Dizem que quando nasce um filho, nasce uma mãe. A ideia é que mulheres podem até nascer com o que é necessário fisicamente para gerar e parir vida, mas a rotina de cuidado, o vínculo com a criança, a sabedoria para entender um serzinho que não sabe se comunicar, tudo isso depende de uma “chavinha” que liga no parto. Tem muito a ver com o carrossel hormonal que passamos nesse momento que se mostra sempre como uma virada de página na vida de qualquer um, não importa o tipo de mãe (e pai) que nos tornamos.
Mas o quanto essa mudança, esse nascimento (ou renascimento) pode ser radical? O quanto ele tem o poder de transformar alguém?
Quando penso na minha pessoa antes da maternidade, tem essa parte que se perdeu pra nunca mais voltar. Tem essa parte de mim que já não encontro, que ficou soterrada por baixo de pediatrias, fraldas, mamadas e noites sem dormir. E há uma outra parte que se perdeu por um tempo e, depois, pouco a pouco, reencontrei. Como se fosse uma velha amiga de quem me separei, mas nunca me desvinculei. Alguém que me conhece de verdade e profundamente, com quem já discuti, a quem critiquei e admirei de formas tão diversas e intensas que nem cabe aqui esmiuçar. É essa mulher que continua sendo a base da mãe que sou.

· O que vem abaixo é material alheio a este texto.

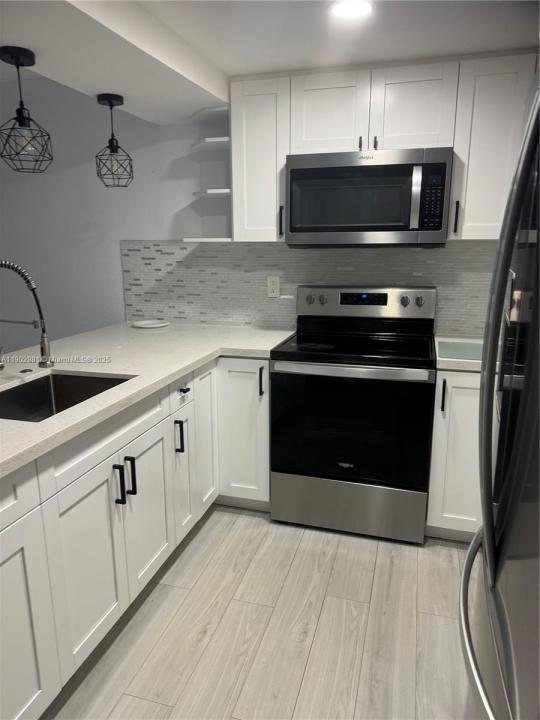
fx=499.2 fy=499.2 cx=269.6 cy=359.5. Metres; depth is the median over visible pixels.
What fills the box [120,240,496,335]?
tile backsplash
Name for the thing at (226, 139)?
corner shelf
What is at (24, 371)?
sink button
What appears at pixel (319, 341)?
stove
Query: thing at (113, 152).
pendant light
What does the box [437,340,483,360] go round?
cutting board
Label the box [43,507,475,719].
floor
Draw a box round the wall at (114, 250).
[0,77,497,343]
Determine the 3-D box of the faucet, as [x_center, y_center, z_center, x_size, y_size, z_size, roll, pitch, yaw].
[-0.985,-0.153,1.890,0.306,0.445,0.109,4,14,16]
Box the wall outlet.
[267,275,279,296]
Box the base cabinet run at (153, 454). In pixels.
[0,358,269,719]
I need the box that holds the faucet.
[0,259,52,371]
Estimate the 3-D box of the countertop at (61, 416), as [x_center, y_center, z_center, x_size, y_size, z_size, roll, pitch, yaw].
[-0.772,0.067,2.016,1.202,0.040,2.600,4,14,16]
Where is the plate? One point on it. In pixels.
(153, 325)
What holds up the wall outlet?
attached to the tile backsplash
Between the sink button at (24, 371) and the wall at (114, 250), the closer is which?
the sink button at (24, 371)
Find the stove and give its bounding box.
[270,284,437,543]
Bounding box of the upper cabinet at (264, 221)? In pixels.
[232,52,537,242]
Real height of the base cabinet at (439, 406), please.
0.871 m
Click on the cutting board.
(472, 351)
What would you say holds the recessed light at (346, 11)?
in the ceiling
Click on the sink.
(42, 387)
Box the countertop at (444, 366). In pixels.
[434,334,487,371]
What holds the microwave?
attached to the upper cabinet at (264, 221)
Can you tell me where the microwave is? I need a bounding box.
[285,147,453,246]
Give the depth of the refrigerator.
0.90 m
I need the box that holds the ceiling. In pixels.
[0,0,539,123]
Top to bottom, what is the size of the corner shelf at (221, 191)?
0.023 m
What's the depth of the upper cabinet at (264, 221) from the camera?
2.32 m
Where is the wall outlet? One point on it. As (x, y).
(273, 286)
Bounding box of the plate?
[131,319,169,328]
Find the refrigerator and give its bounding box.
[460,84,539,719]
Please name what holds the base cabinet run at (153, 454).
on the floor
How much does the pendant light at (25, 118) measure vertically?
0.418 m
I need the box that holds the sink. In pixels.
[0,371,132,421]
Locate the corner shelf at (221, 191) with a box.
[193,188,230,195]
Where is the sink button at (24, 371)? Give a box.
[19,368,33,373]
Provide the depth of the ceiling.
1.92 m
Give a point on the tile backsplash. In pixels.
(199, 319)
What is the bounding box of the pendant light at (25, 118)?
[0,46,54,173]
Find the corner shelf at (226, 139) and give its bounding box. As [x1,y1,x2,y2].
[191,136,229,148]
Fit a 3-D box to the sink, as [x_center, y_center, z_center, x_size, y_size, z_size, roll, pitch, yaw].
[-0.795,0.239,1.795,0.465,0.207,0.634,4,14,16]
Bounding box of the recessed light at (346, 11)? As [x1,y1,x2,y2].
[330,0,371,19]
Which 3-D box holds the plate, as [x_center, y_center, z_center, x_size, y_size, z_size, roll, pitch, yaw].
[-0.742,-0.221,3.098,0.237,0.022,0.236,4,14,16]
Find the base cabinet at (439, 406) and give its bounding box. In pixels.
[425,368,482,540]
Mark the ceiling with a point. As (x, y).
(316, 64)
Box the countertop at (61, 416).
[0,320,296,476]
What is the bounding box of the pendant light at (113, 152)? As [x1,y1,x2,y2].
[94,92,133,188]

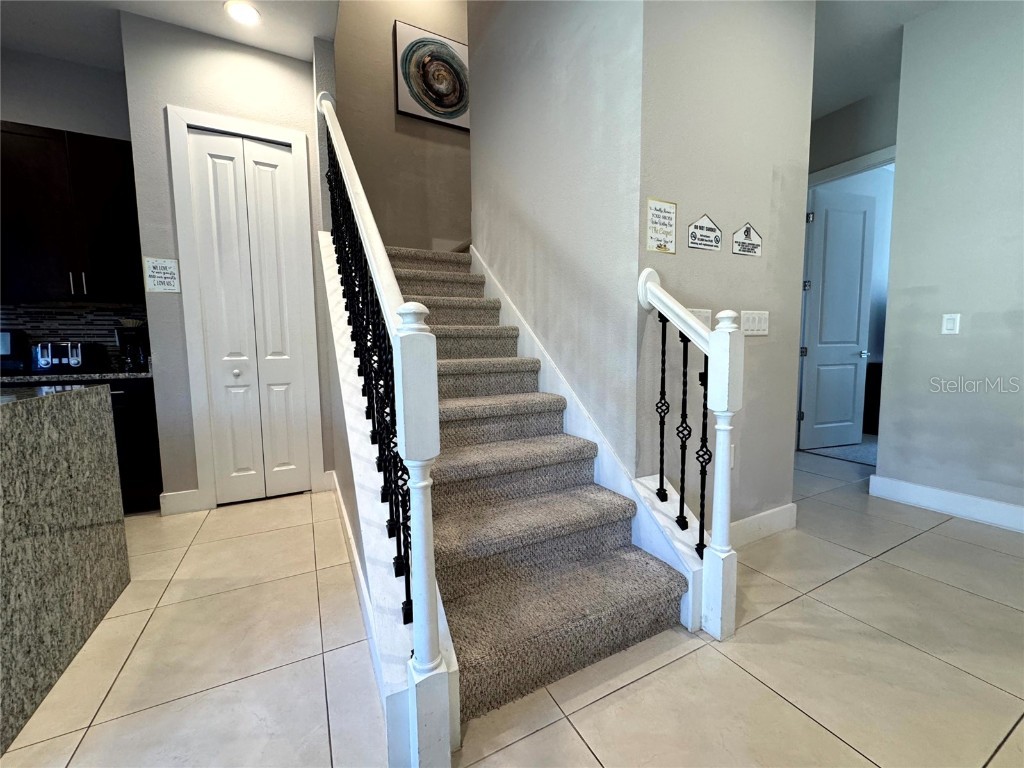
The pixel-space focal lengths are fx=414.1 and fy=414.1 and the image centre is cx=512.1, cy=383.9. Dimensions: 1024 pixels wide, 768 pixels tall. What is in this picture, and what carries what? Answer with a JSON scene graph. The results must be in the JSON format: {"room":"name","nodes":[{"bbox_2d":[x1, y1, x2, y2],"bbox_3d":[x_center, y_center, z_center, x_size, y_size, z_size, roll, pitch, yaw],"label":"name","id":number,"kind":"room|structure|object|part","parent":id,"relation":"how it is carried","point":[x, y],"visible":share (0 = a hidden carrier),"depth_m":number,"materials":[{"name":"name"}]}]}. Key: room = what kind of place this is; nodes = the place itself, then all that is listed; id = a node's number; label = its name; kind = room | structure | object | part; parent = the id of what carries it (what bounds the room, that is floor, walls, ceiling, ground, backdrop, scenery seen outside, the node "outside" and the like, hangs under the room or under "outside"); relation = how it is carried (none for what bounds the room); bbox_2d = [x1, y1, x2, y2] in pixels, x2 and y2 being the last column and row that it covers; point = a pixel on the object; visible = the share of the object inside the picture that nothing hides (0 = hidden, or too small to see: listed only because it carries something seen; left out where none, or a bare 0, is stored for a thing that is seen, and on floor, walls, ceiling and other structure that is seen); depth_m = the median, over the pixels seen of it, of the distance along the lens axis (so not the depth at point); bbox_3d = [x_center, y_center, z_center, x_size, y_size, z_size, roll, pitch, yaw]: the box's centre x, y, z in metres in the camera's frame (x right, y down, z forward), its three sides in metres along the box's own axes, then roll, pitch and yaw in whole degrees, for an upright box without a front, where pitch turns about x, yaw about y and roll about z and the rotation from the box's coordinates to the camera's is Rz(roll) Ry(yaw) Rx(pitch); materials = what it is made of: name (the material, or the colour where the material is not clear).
{"room":"staircase","nodes":[
{"label":"staircase","id":0,"kind":"room"},
{"bbox_2d":[0,44,139,368],"bbox_3d":[-3.795,-0.667,2.578,2.899,3.037,0.123,-4,7,-28],"label":"kitchen wall","id":1,"kind":"structure","parent":0,"point":[39,121],"depth_m":2.77,"materials":[{"name":"grey paint"}]},
{"bbox_2d":[0,122,142,302],"bbox_3d":[-2.931,-1.061,2.698,0.963,1.028,0.346,-4,7,-28],"label":"upper cabinet","id":2,"kind":"object","parent":1,"relation":"attached to","point":[100,138],"visible":0.94,"depth_m":2.59,"materials":[{"name":"wood"}]},
{"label":"handle","id":3,"kind":"part","parent":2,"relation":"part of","materials":[{"name":"silver metal"}]},
{"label":"pulls","id":4,"kind":"part","parent":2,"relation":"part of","materials":[{"name":"silver metal"}]},
{"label":"handle","id":5,"kind":"part","parent":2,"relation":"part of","materials":[{"name":"silver metal"}]},
{"bbox_2d":[0,301,146,369],"bbox_3d":[-3.592,-0.312,2.714,2.224,0.457,0.012,-4,7,-28],"label":"tile backsplash","id":6,"kind":"structure","parent":1,"relation":"attached to","point":[71,313],"depth_m":2.95,"materials":[{"name":"tile"}]},
{"bbox_2d":[0,0,336,69],"bbox_3d":[-1.929,-2.051,0.330,4.007,0.180,5.412,-4,7,-28],"label":"ceiling","id":7,"kind":"structure","parent":0,"point":[266,46],"depth_m":2.52,"materials":[{"name":"white paint"}]},
{"bbox_2d":[224,0,260,25],"bbox_3d":[-1.586,-2.176,2.432,0.192,0.009,0.194,-4,7,-28],"label":"recessed light","id":8,"kind":"object","parent":7,"relation":"in","point":[242,16],"visible":0.99,"depth_m":2.42,"materials":[{"name":"white"}]},
{"bbox_2d":[119,8,333,513],"bbox_3d":[-1.826,-0.702,2.821,1.004,3.065,0.138,-4,7,-28],"label":"closet wall","id":9,"kind":"structure","parent":0,"point":[166,222],"depth_m":2.61,"materials":[{"name":"paint"}]},
{"bbox_2d":[143,257,179,292],"bbox_3d":[-2.184,-0.678,2.581,0.166,0.203,0.013,-4,7,-28],"label":"wall sign","id":10,"kind":"object","parent":9,"relation":"attached to","point":[160,287],"visible":0.99,"depth_m":2.58,"materials":[{"name":"white"}]},
{"bbox_2d":[159,489,206,515],"bbox_3d":[-2.159,0.770,2.707,0.222,0.138,0.016,-4,7,-28],"label":"baseboard","id":11,"kind":"structure","parent":9,"relation":"attached to","point":[174,493],"depth_m":2.70,"materials":[{"name":"white paint"}]},
{"bbox_2d":[167,104,325,510],"bbox_3d":[-1.760,-0.445,2.846,0.746,2.544,0.120,-4,7,-28],"label":"door frame","id":12,"kind":"structure","parent":9,"relation":"attached to","point":[291,136],"depth_m":2.71,"materials":[{"name":"white paint"}]},
{"bbox_2d":[183,126,313,506],"bbox_3d":[-1.744,-0.396,2.822,0.577,2.440,0.088,-4,7,-28],"label":"bifold door","id":13,"kind":"structure","parent":9,"relation":"in","point":[285,153],"depth_m":2.82,"materials":[{"name":"white paint"}]},
{"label":"knob","id":14,"kind":"part","parent":13,"relation":"part of","materials":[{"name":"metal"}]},
{"bbox_2d":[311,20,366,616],"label":"stair side wall","id":15,"kind":"structure","parent":0,"point":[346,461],"depth_m":2.57,"materials":[{"name":"grey paint"}]},
{"bbox_2d":[329,474,385,697],"bbox_3d":[-0.809,0.823,2.065,0.017,0.139,2.453,-4,7,-28],"label":"baseboard","id":16,"kind":"structure","parent":15,"relation":"attached to","point":[357,566],"depth_m":1.68,"materials":[{"name":"white paint"}]},
{"bbox_2d":[331,0,471,252],"bbox_3d":[-0.851,-1.953,4.276,2.162,4.960,0.139,-4,7,-28],"label":"stairwell back wall","id":17,"kind":"structure","parent":0,"point":[384,78],"depth_m":4.03,"materials":[{"name":"beige paint"}]},
{"bbox_2d":[394,21,470,129],"bbox_3d":[-0.710,-2.998,4.067,0.826,0.810,0.040,-4,7,-28],"label":"picture","id":18,"kind":"object","parent":17,"relation":"attached to","point":[410,108],"visible":0.96,"depth_m":4.02},
{"bbox_2d":[0,446,1023,767],"bbox_3d":[0.096,0.995,1.360,9.779,0.101,7.988,-4,7,-28],"label":"tile floor","id":19,"kind":"structure","parent":0,"point":[874,571],"depth_m":1.39,"materials":[{"name":"beige tile"}]},
{"bbox_2d":[0,382,128,758],"bbox_3d":[-1.911,0.566,0.873,1.244,0.934,1.624,-4,7,-28],"label":"kitchen island","id":20,"kind":"object","parent":19,"relation":"on","point":[22,439],"visible":1,"depth_m":1.38,"materials":[{"name":"grey stone"}]},
{"bbox_2d":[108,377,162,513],"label":"lower cabinet","id":21,"kind":"object","parent":19,"relation":"on","point":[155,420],"visible":0.2,"depth_m":2.64,"materials":[{"name":"black wood"}]},
{"bbox_2d":[0,369,152,384],"bbox_3d":[-3.174,-0.031,2.537,1.611,0.038,0.637,-4,7,-28],"label":"countertop","id":22,"kind":"structure","parent":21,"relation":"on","point":[121,375],"depth_m":2.53,"materials":[{"name":"grey stone"}]},
{"bbox_2d":[0,329,29,373],"bbox_3d":[-3.332,-0.206,2.652,0.267,0.277,0.281,-4,7,-28],"label":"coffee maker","id":23,"kind":"object","parent":22,"relation":"on","point":[5,347],"visible":0.9,"depth_m":2.69,"materials":[{"name":"black"}]},
{"bbox_2d":[31,341,104,373],"bbox_3d":[-2.960,-0.183,2.760,0.325,0.201,0.230,-4,7,-28],"label":"toaster","id":24,"kind":"object","parent":22,"relation":"on","point":[75,362],"visible":0.98,"depth_m":2.68,"materials":[{"name":"silver metal"}]},
{"bbox_2d":[114,320,148,370],"bbox_3d":[-2.649,-0.276,2.909,0.180,0.342,0.222,-4,7,-28],"label":"coffee maker","id":25,"kind":"object","parent":22,"relation":"on","point":[124,336],"visible":0.88,"depth_m":2.85,"materials":[{"name":"black"}]},
{"bbox_2d":[379,246,693,738],"bbox_3d":[-0.410,-0.217,2.717,1.378,2.029,3.381,-4,7,-28],"label":"staircase","id":26,"kind":"structure","parent":19,"relation":"on","point":[660,596],"depth_m":1.69,"materials":[{"name":"carpet"}]},
{"bbox_2d":[316,95,453,765],"bbox_3d":[-0.760,-0.437,1.931,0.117,2.579,2.425,-4,7,-28],"label":"stair railing","id":27,"kind":"object","parent":26,"relation":"on","point":[331,123],"visible":0.9,"depth_m":1.05,"materials":[{"name":"white wood"}]},
{"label":"balusters","id":28,"kind":"part","parent":27,"relation":"part of","materials":[{"name":"black metal"}]},
{"bbox_2d":[635,265,742,642],"bbox_3d":[0.683,0.220,1.647,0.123,1.376,0.453,-4,7,-28],"label":"right stair railing","id":29,"kind":"object","parent":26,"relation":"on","point":[728,427],"visible":0.98,"depth_m":1.51,"materials":[{"name":"white wood"}]},
{"bbox_3d":[0.628,0.115,1.750,0.030,0.774,0.029,-4,7,-28],"label":"baluster","id":30,"kind":"part","parent":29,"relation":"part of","materials":[{"name":"black metal"}]},
{"bbox_3d":[0.672,0.225,1.647,0.034,0.750,0.033,-4,7,-28],"label":"baluster","id":31,"kind":"part","parent":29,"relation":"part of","materials":[{"name":"black metal"}]},
{"bbox_3d":[0.734,0.294,1.603,0.030,0.785,0.030,-4,7,-28],"label":"baluster","id":32,"kind":"part","parent":29,"relation":"part of","materials":[{"name":"black metal"}]},
{"bbox_2d":[469,0,645,471],"bbox_3d":[0.121,-1.795,2.505,0.131,5.224,1.918,-4,7,-28],"label":"stairwell wall","id":33,"kind":"structure","parent":0,"point":[516,207],"depth_m":2.17,"materials":[{"name":"paint"}]},
{"bbox_2d":[466,247,700,619],"bbox_3d":[0.135,-0.012,2.475,0.025,1.675,2.263,-4,7,-28],"label":"stair skirt board","id":34,"kind":"object","parent":33,"relation":"attached to","point":[622,487],"visible":0.42,"depth_m":2.10,"materials":[{"name":"white paint"}]},
{"bbox_2d":[637,0,816,538],"bbox_3d":[1.062,-0.679,2.093,1.146,3.081,0.128,-4,7,-28],"label":"wall","id":35,"kind":"structure","parent":0,"point":[755,209],"depth_m":2.01,"materials":[{"name":"paint"}]},
{"bbox_2d":[646,198,677,254],"bbox_3d":[0.657,-0.691,1.819,0.172,0.228,0.010,-4,7,-28],"label":"wall sign","id":36,"kind":"object","parent":35,"relation":"attached to","point":[660,209],"visible":0.99,"depth_m":1.81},
{"bbox_2d":[687,308,712,329],"bbox_3d":[0.884,-0.295,1.965,0.192,0.121,0.013,-4,7,-28],"label":"light switch","id":37,"kind":"object","parent":35,"relation":"attached to","point":[704,315],"visible":0.34,"depth_m":1.97,"materials":[{"name":"white plastic"}]},
{"bbox_2d":[687,213,722,251],"bbox_3d":[0.920,-0.722,1.967,0.224,0.162,0.012,-4,7,-28],"label":"wall sign","id":38,"kind":"object","parent":35,"relation":"attached to","point":[694,242],"visible":0.98,"depth_m":1.96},
{"bbox_2d":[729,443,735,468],"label":"wall socket","id":39,"kind":"object","parent":35,"relation":"attached to","point":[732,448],"visible":0.25,"depth_m":2.12,"materials":[{"name":"white plastic"}]},
{"bbox_2d":[731,222,762,256],"bbox_3d":[1.204,-0.744,2.120,0.228,0.160,0.012,-4,7,-28],"label":"wall sign","id":40,"kind":"object","parent":35,"relation":"attached to","point":[747,231],"visible":0.98,"depth_m":2.12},
{"bbox_2d":[741,310,768,335],"bbox_3d":[1.268,-0.321,2.164,0.218,0.124,0.013,-4,7,-28],"label":"light switch","id":41,"kind":"object","parent":35,"relation":"attached to","point":[762,325],"visible":0.97,"depth_m":2.16,"materials":[{"name":"white plastic"}]},
{"bbox_2d":[730,503,797,546],"bbox_3d":[1.184,0.778,2.168,1.087,0.136,0.017,-4,7,-28],"label":"baseboard","id":42,"kind":"structure","parent":35,"relation":"attached to","point":[783,515],"depth_m":2.25,"materials":[{"name":"white paint"}]},
{"bbox_2d":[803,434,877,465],"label":"carpet floor","id":43,"kind":"structure","parent":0,"point":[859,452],"depth_m":3.93,"materials":[{"name":"grey carpet"}]},
{"bbox_2d":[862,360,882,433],"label":"dark cabinet","id":44,"kind":"object","parent":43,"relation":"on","point":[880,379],"visible":0.17,"depth_m":4.66,"materials":[{"name":"brown wood"}]},
{"bbox_2d":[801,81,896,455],"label":"hallway wall","id":45,"kind":"structure","parent":0,"point":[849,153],"depth_m":3.53,"materials":[{"name":"grey paint"}]},
{"bbox_2d":[799,183,876,450],"bbox_3d":[3.146,-0.601,4.002,0.705,2.447,0.151,-2,6,-17],"label":"door","id":46,"kind":"structure","parent":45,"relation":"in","point":[813,418],"depth_m":3.98,"materials":[{"name":"white paint"}]},
{"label":"door handle","id":47,"kind":"part","parent":46,"relation":"part of","materials":[{"name":"silver metal"}]},
{"bbox_2d":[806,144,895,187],"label":"door frame","id":48,"kind":"structure","parent":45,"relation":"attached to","point":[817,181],"depth_m":3.43,"materials":[{"name":"white paint"}]},
{"bbox_2d":[812,0,948,119],"bbox_3d":[2.297,-2.197,1.318,4.409,0.143,5.950,-4,7,-28],"label":"right ceiling","id":49,"kind":"structure","parent":0,"point":[861,91],"depth_m":2.79,"materials":[{"name":"white paint"}]},
{"bbox_2d":[873,0,1023,529],"bbox_3d":[3.481,-0.586,0.980,0.128,3.056,4.120,-4,7,-28],"label":"right wall","id":50,"kind":"structure","parent":0,"point":[957,297],"depth_m":2.45,"materials":[{"name":"grey paint"}]},
{"bbox_2d":[868,474,1023,532],"bbox_3d":[3.407,0.862,1.130,0.017,0.133,3.879,-4,7,-28],"label":"baseboard","id":51,"kind":"structure","parent":50,"relation":"attached to","point":[938,493],"depth_m":2.53,"materials":[{"name":"white paint"}]},
{"bbox_2d":[941,313,960,334],"bbox_3d":[2.648,-0.365,2.503,0.011,0.122,0.072,-4,7,-28],"label":"light switch","id":52,"kind":"object","parent":50,"relation":"attached to","point":[948,323],"visible":0.98,"depth_m":2.50,"materials":[{"name":"white plastic"}]}
]}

No filme Canina, a busca da personagem por essa mulher encontra caminho através da animalização. Para se reencontrar, ela precisa se perder totalmente de sua racionalidade humana e se render ao instinto (materno) que grita (literalmente) dentro dela pedindo por liberdade. Sentindo-se presa na rotina da maternidade, que ela mesma escolheu, sua liberdade não pode vir por outro caminho que não o da força. Uma força que ela direciona para fora mas, ao mesmo tempo, para dentro de si mesma. O processo de reconhecer que ela aprisionou a si mesma quando escolheu ser “apenas mãe e dona de casa” (todas as aspas aqui) é um ato violento contra si mesma.
A voz que ela soterra, o grito que cala já aparece na primeira cena. Ao encontrar uma amiga no mercado (amiga essa que ficou em seu lugar), ela quer gritar toda frustração de ter abdicado da carreira, mas apenas repete que “sim, ama ser mãe e ficar em casa com o filho o tempo todo”. É uma cascata de emoções que vem se acumulando ao longo do caminho e que, como é de se esperar, transborda como toda força da natureza.
Nas falas da personagem podemos encontrar muito, aliás, de tudo aquilo que calamos diante de uma sociedade que idealiza um modelo de mãe impraticável. O fato do parto em si ser algo animalesco que, ao mesmo tempo, fere e fortalece ambos os seres que surgem dele (mãe e filho) vem à tona em um diálogo primoroso de reconhecimento de duas verdades. A primeira que ninguém na sociedade (nem nós mesmas) dá a atividade de maternar a devida importância e grandiosidade. E depois que se somos seres que têm o poder de gerar vida e trazê-la ao mundo, deveríamos reconhecer nisso um selo de fortaleza e poder comparável a poucas outras coisas, algo de fato divino e transcendentalmente poderoso. Transformada em cão, ela se reencontra, consegue enxergar o que precisa e, depois de retomar as rédeas da própria vida, segue em busca da felicidade.